Issue: Whether defendant operator is liable
Ruling: Yes. Judgment was modified as to amount of damages.
The defendant, being habitually engaged in transportation for the public, is bound and governed by the Code of
Commerce in his relations and responsibility to his passengers and their baggage or goods. The last paragraph of
Article 361 of the Code of Commerce, placing upon the carrier the burden of proof to show that the loss or damage
was caused by fortuitous events, force majeure or inherent nature and defect of goods, implies that if the damage or
loss was traceable to the own negligence of the common carrier, then he is liable.
Had defendant allowed plaintiff to keep her bag near her and guard it, the loss would never have occurred.

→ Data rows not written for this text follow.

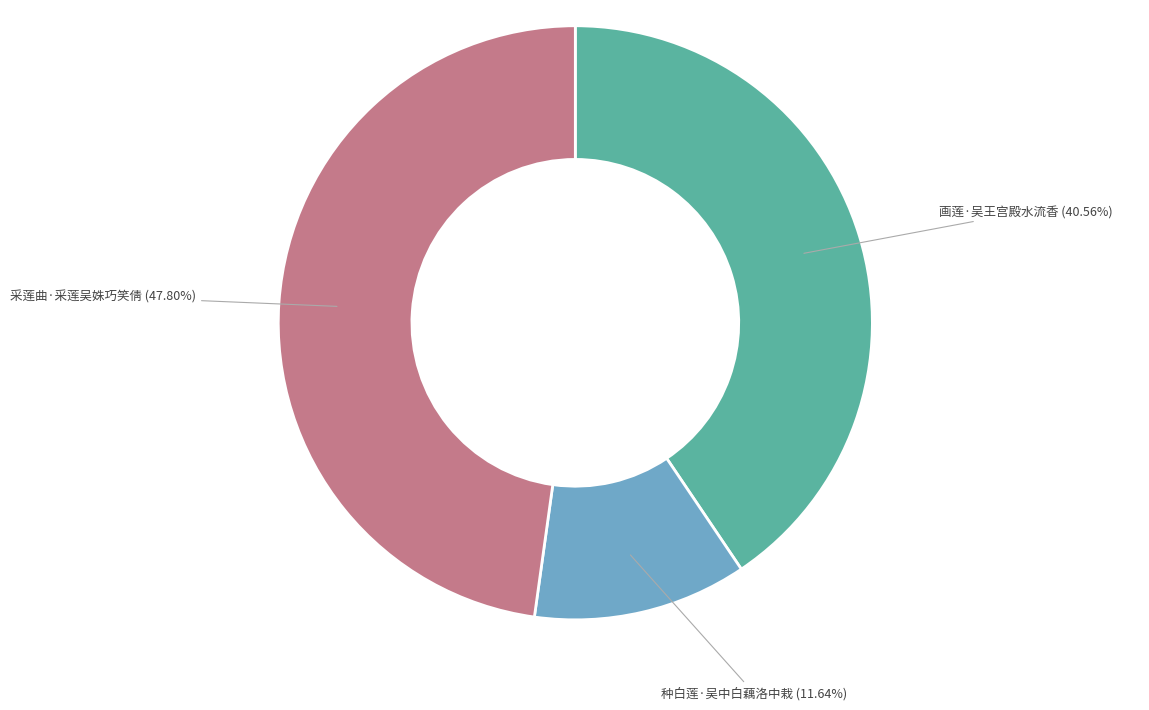

Is there any slice that represents more than half of the pie?

No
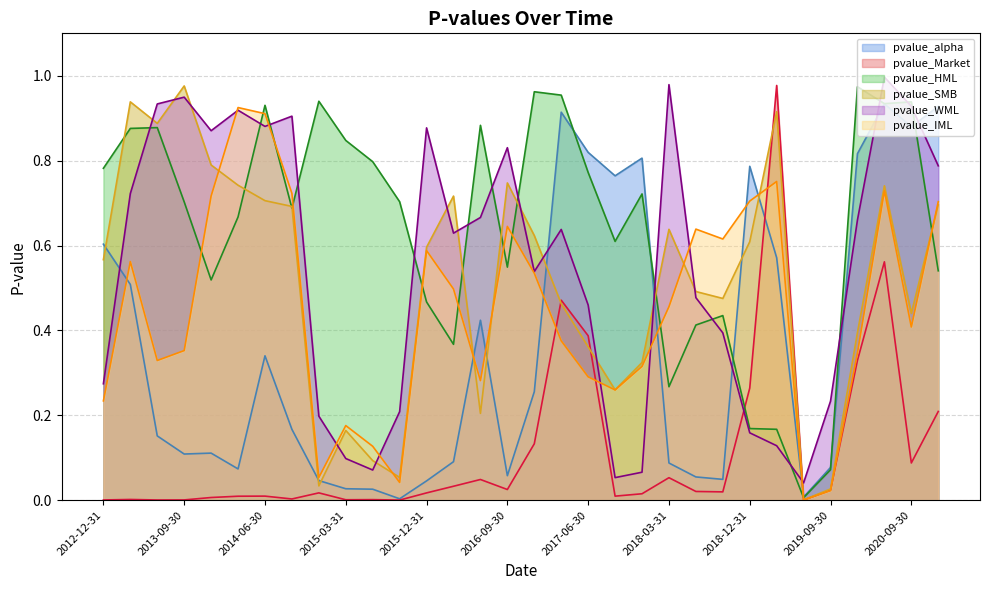

What is the value of the pvalue_HML point at the 29th from the left?

1.0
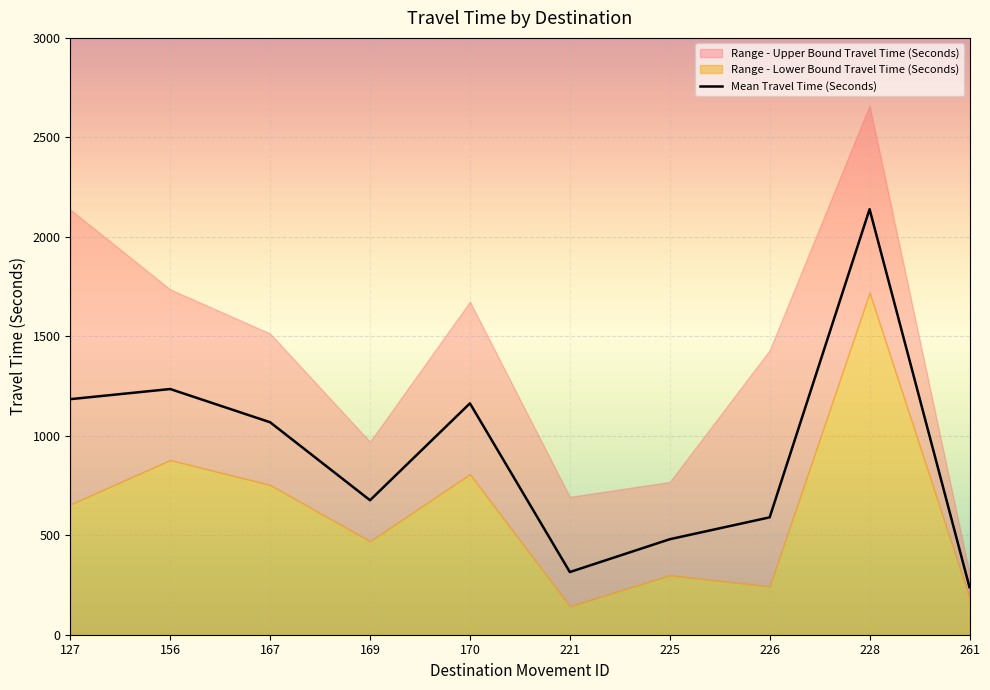

Does the chart display data point markers on the line(s)?

No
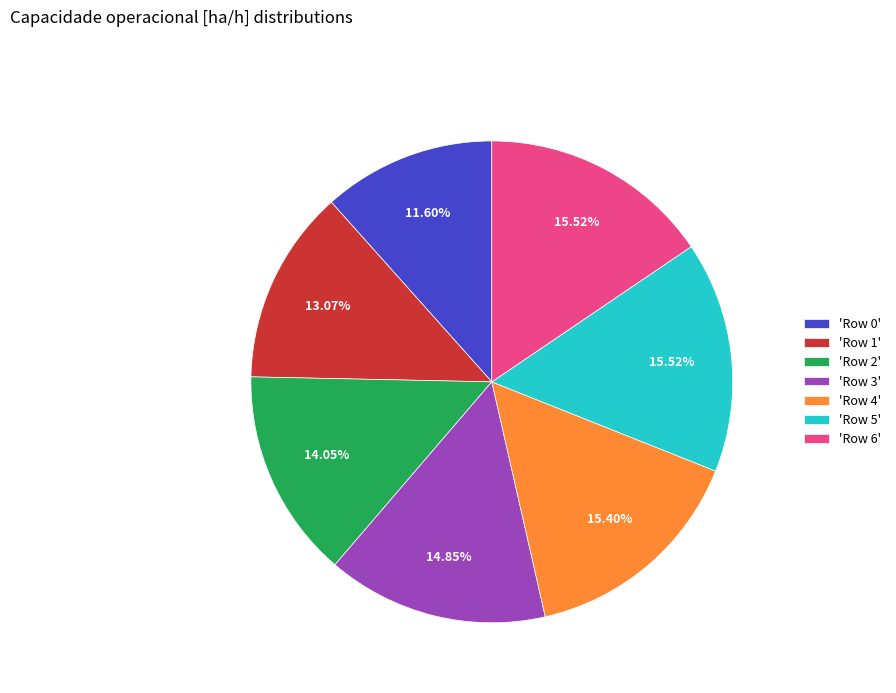

How many slices are in this pie chart?

7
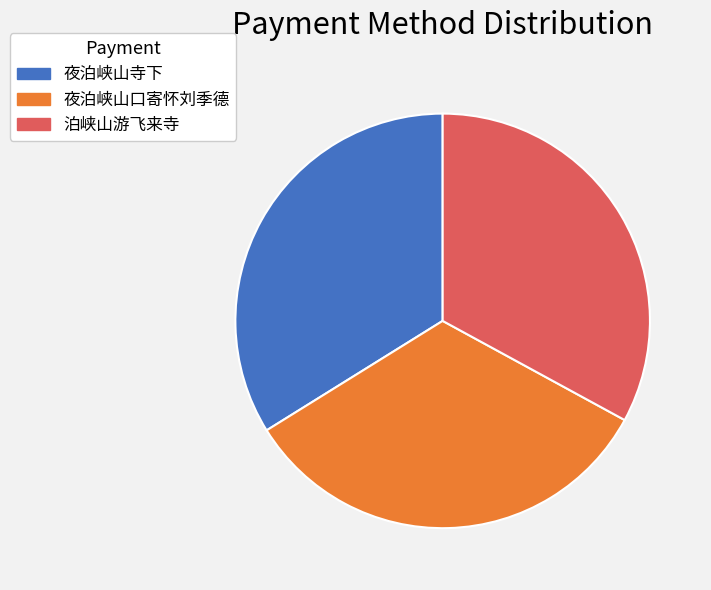

Is it true that 夜泊峡山口寄怀刘季德 is 21% of the pie?

False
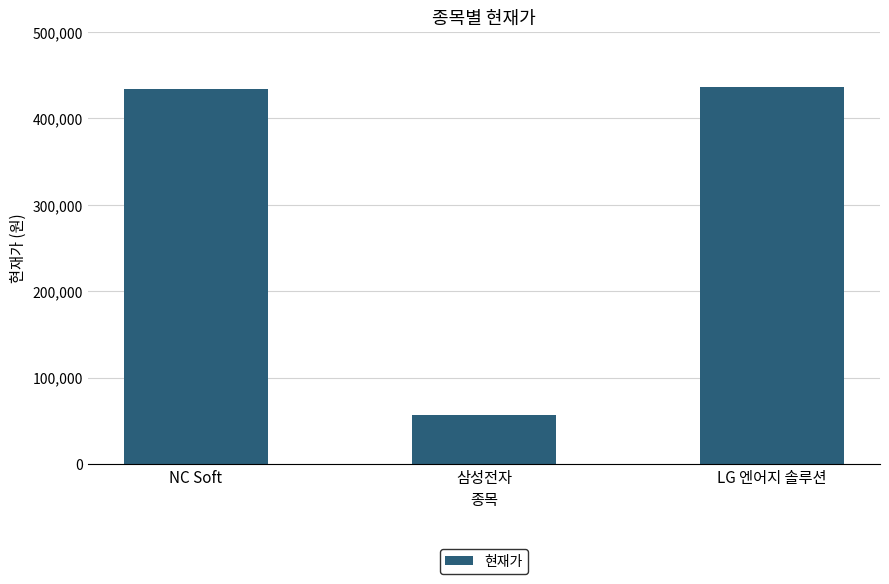

What is the difference between the maximum and minimum values?

379900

There was
misdelivery resulting in complete loss. The defendant as a carrier failed to exercise the necessary supervision and
care to prevent the loss.
G.R. No. 94761 May 17, 1993
MAERSK LINE, petitioner,
COURT OF APPEALS AND EFREN V. CASTILLO, doing business under the name and style of Ethegal
Laboratories, respondents.
Facts: On November 12, 1976, private respondent ordered from Eli Lilly. Inc. of Puerto Rico through its (Eli Lilly,
Inc.'s) agent in the Philippines, Elanco Products, 600,000 empty gelatin capsules for the manufacture of his
pharmaceutical products. The capsules were placed in six (6) drums of 100,000 capsules each valued at US
Through a Memorandum of Shipment (Exh. "B"; AC GR CV No.10340, Folder of Exhibits, pp. 5-6), the shipper Eli
Lilly, Inc. of Puerto Rico advised private respondent as consignee that the 600,000 empty gelatin capsules in six (6)

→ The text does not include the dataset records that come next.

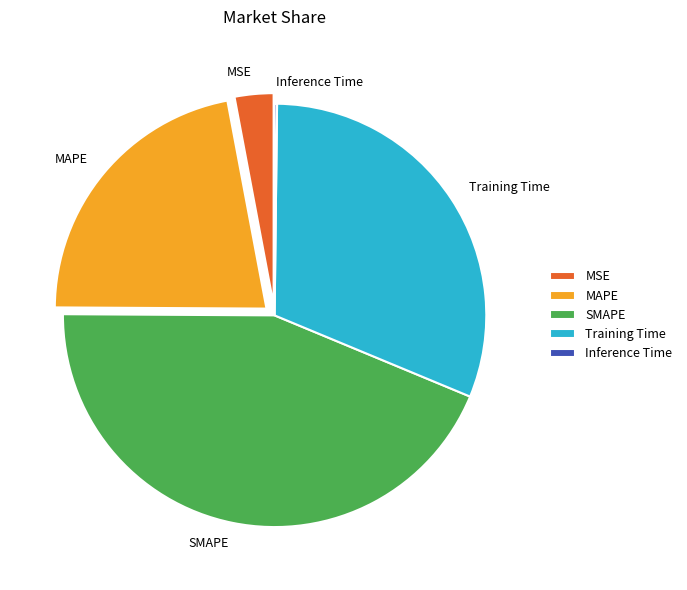

Which slice is the largest?

SMAPE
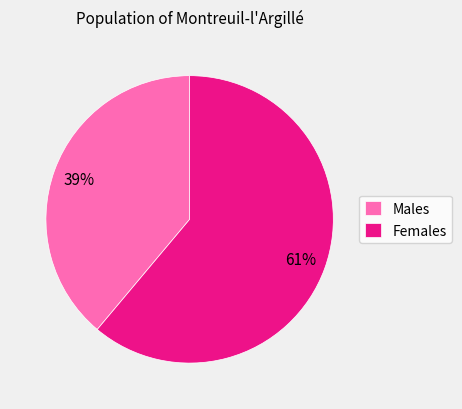

Which has a higher value, Males or Females?

Females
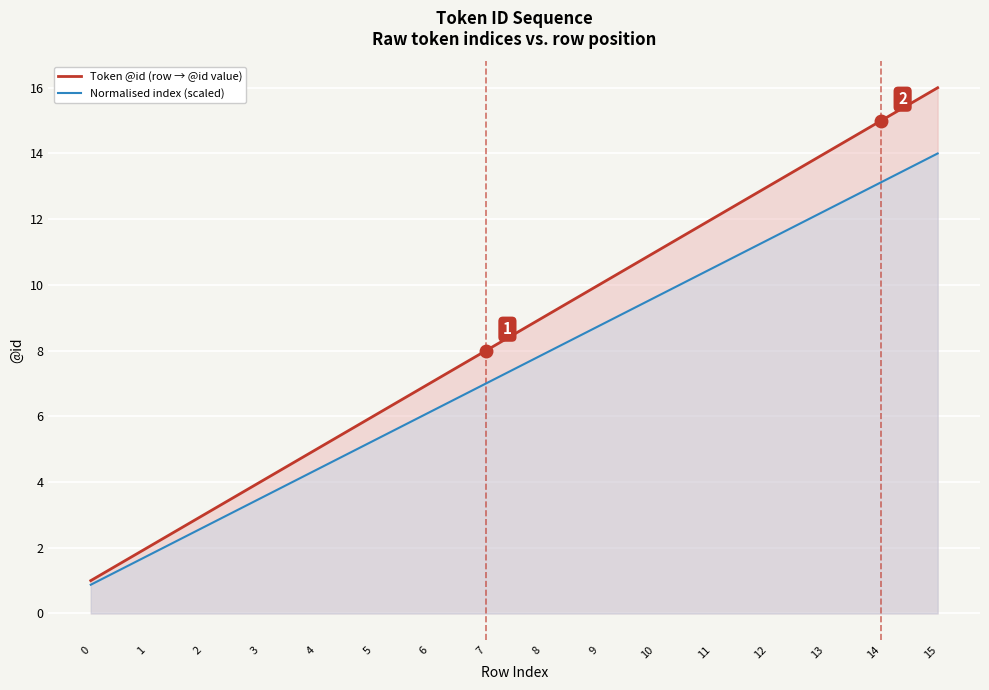

True or false: Normalised index (scaled) and Token @id (row → @id value) intersect in this chart.

False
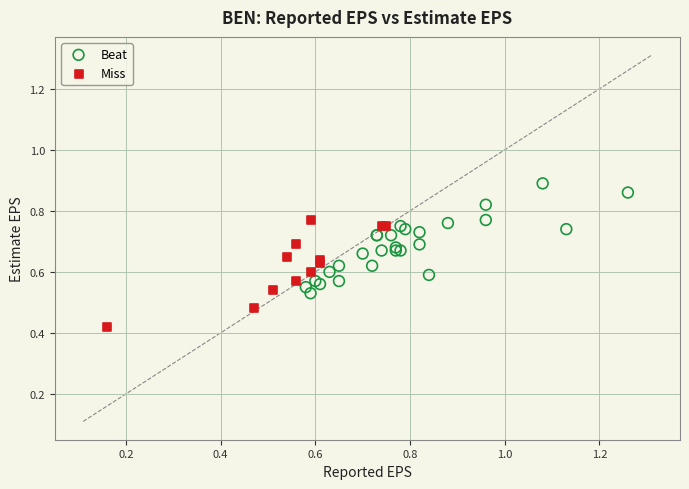

Which series reaches the minimum Y coordinate?

Miss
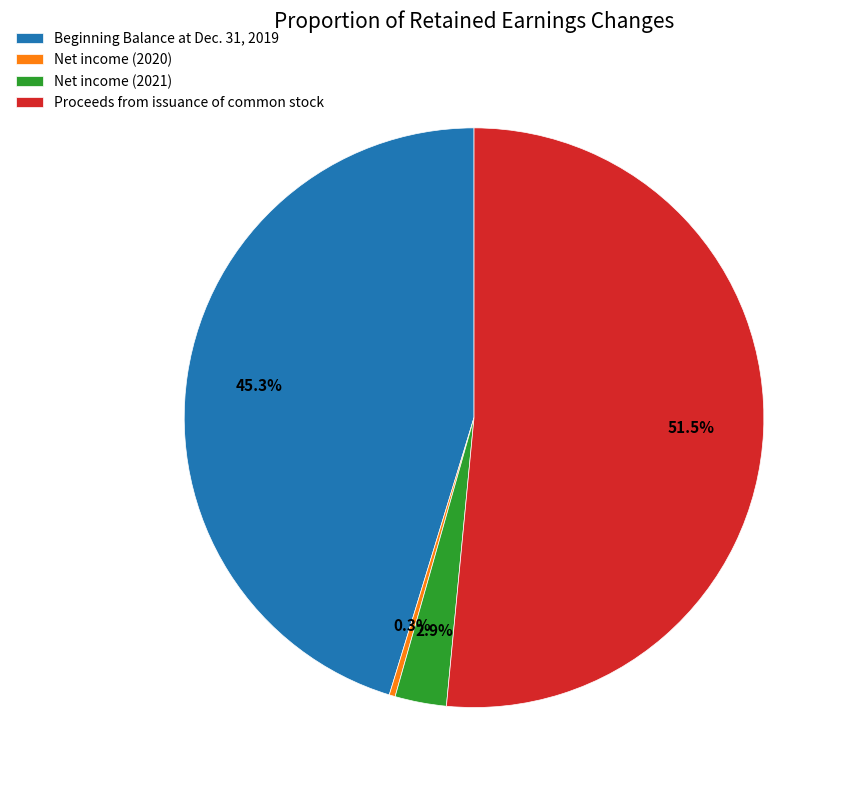

Count the number of slices in the pie.

4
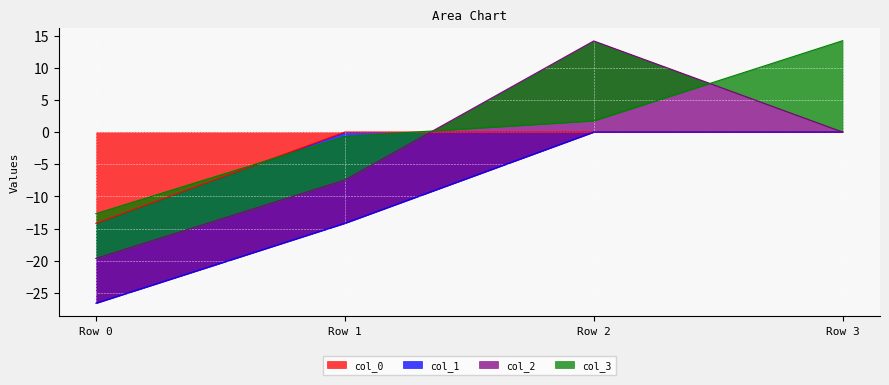

How many categories are shown in the chart?

4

drums of 100,000 capsules each, were already shipped on board MV "Anders Maerskline" under Voyage No. 7703
for shipment to the Philippines via Oakland, California. In said Memorandum, shipper Eli Lilly, Inc. specified the date
of arrival to be April 3, 1977.
For reasons unknown, said cargo of capsules were mishipped and diverted to Richmond, Virginia, USA and then
transported back Oakland, Califorilia. The goods finally arrived in the Philippines on June 10, 1977 or after two (2)
months from the date specified in the memorandum. As a consequence, private respondent as consignee refused to
take delivery of the goods on account of its failure to arrive on time.

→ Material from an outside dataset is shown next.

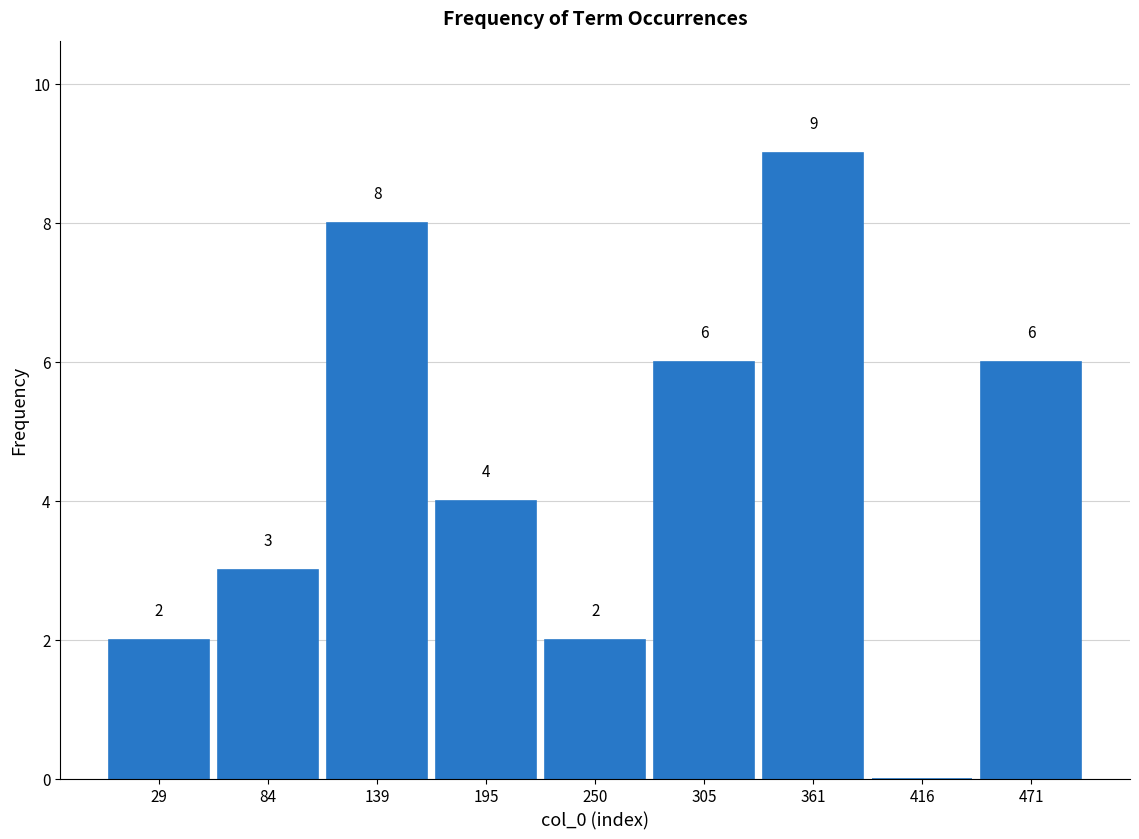

Over which range of the x-axis is the bar tallest?

330 to 390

Private respondent alleging gross negligence and undue delay in the delivery of the goods, filed an action before the
court a quo for rescission of contract with damages against petitioner and Eli Lilly, Inc. as defendants.
Issue: Whether petitioner negligently incurred in delay in the delivery of the shipment.
Ruling: An examination of the subject bill of lading (Exh. "1"; AC GR CV No. 10340, Folder of Exhibits, p. 41) shows
that the subject shipment was estimated to arrive in Manila on April 3, 1977. While there was no special contract

entered into by the parties indicating the date of arrival of the subject shipment, petitioner nevertheless, was very well
aware of the specific date when the goods were expected to arrive as indicated in the bill of lading itself. In this
regard, there arises no need to execute another contract for the purpose as it would be a mere superfluity.
In the case before us, we find that a delay in the delivery of the goods spanning a period of two (2) months and seven
(7) days falls was beyond the realm of reasonableness. Described as gelatin capsules for use in pharmaceutical
products, subject shipment was delivered to, and left in, the possession and custody of petitioner-carrier for transport
to Manila via Oakland, California. But through petitioner's negligence was mishipped to Richmond, Virginia.
Petitioner's insitence that it cannot be held liable for the delay finds no merit.